All fifty players attempt to run at the same time to the finish line of the first round. There’s twenty-four maps for the Battle Royale style game. The most common of maps to be used for the first round are See-Saw, The Whirligig, and Gatecrash. There are more maps, but these seem to be the only ones I got while playing twenty games. The second round is a combo of team events; Jinxed, Rock N’ Roll, Egg Scramble, and Team Tail Tag. Survival games are usually left till the third round, if there is one, as the number of rounds and maps are randomly generated. They are the likes of Jump Club, Block Party, and Tail Tag.

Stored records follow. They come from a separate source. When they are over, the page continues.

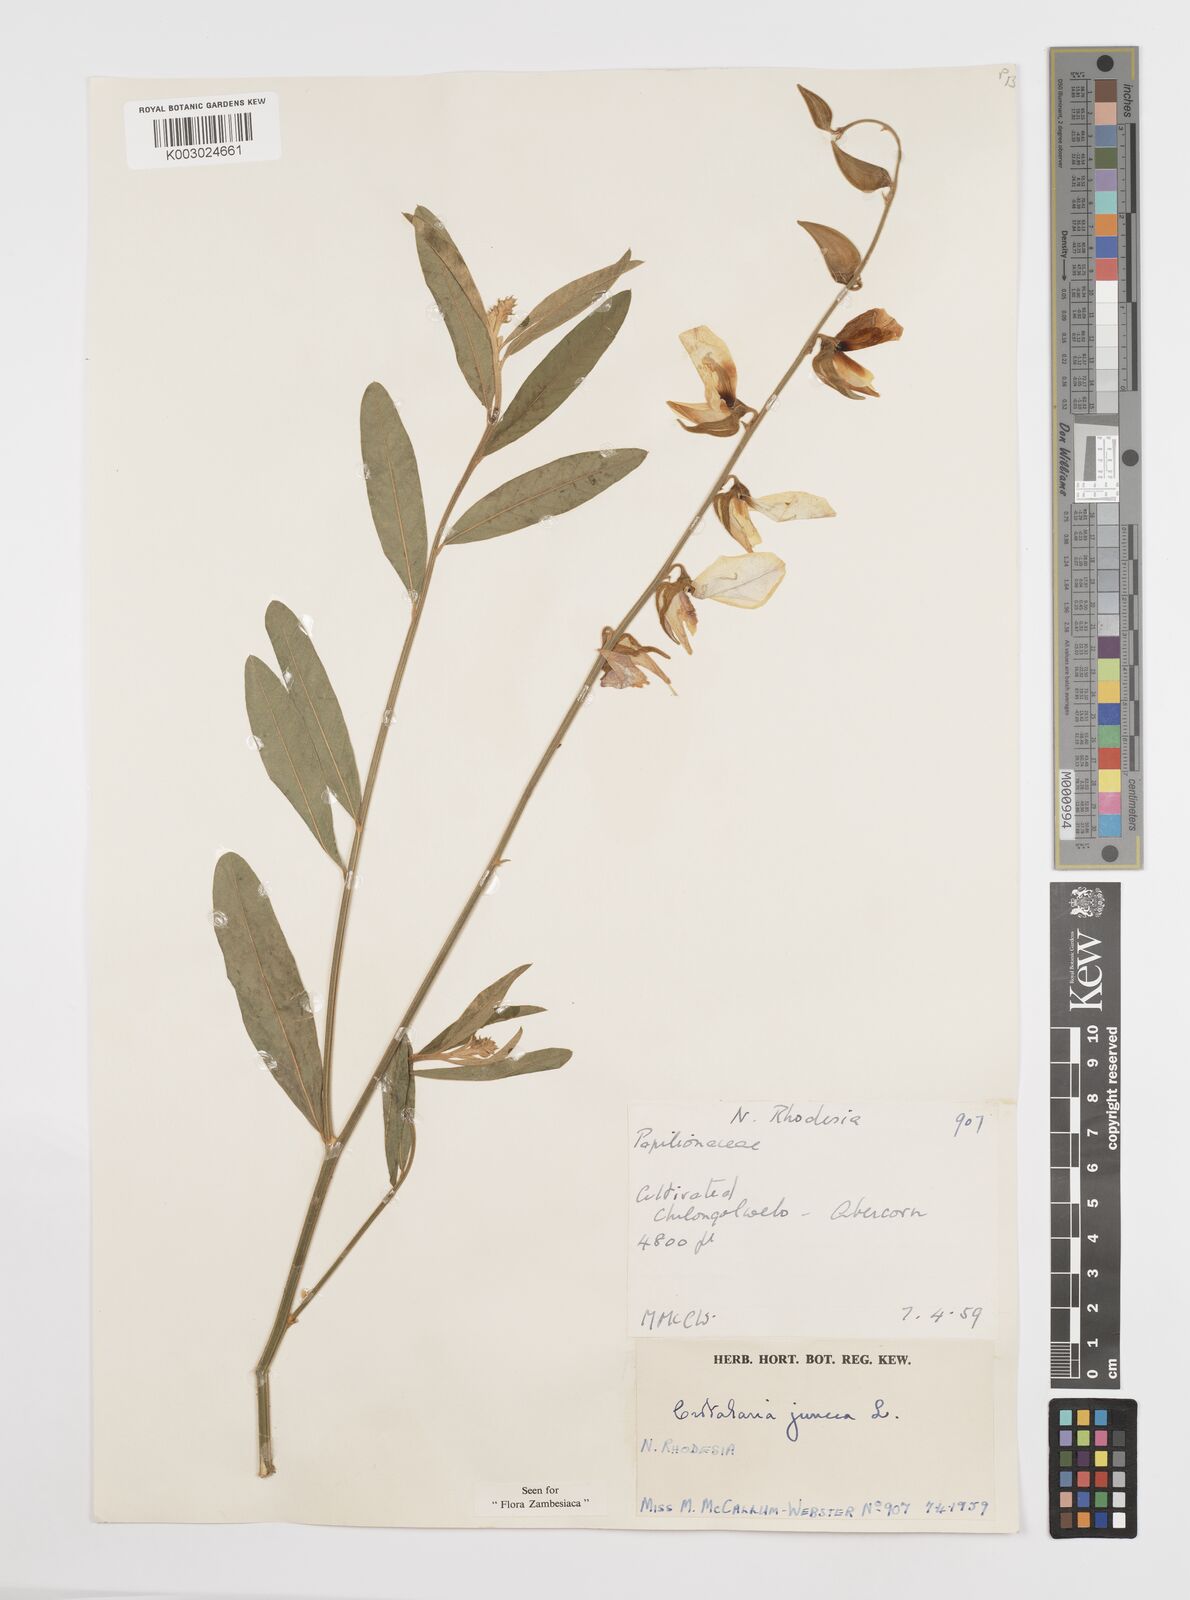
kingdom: Plantae
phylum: Tracheophyta
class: Magnoliopsida
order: Fabales
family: Fabaceae
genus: Crotalaria
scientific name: Crotalaria juncea
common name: Sunn hemp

The final round is one of three. Fall mountain, Tail Tag (but this time only a single player can possess the tail and whoever has it after two minutes wins the crown), and Hex-A-Gone.
Every map is easy enough to get through. The added pressure of not losing to 12 year olds and having 5 people grabbing you at any one time, and the fact that the player has bought his whole skin-set with actual money, has the power to glitch through the walls and fly up Fall Mountain to grab the crown, actually boils my blood. I’m so bad at battle royales in general, but the fact that I’m losing a game designed for kids while hackers take the win, I’m ashamed to say is why my controller now has a permanent left drift. It was no match for the kitchen tile I absolutely belted it off. I managed to keep the tail until one second was left and the maroon coloured guy appeared through the base of an obstacle. It’s an absolute waste of 7.4 gigabytes. I never want to play it again.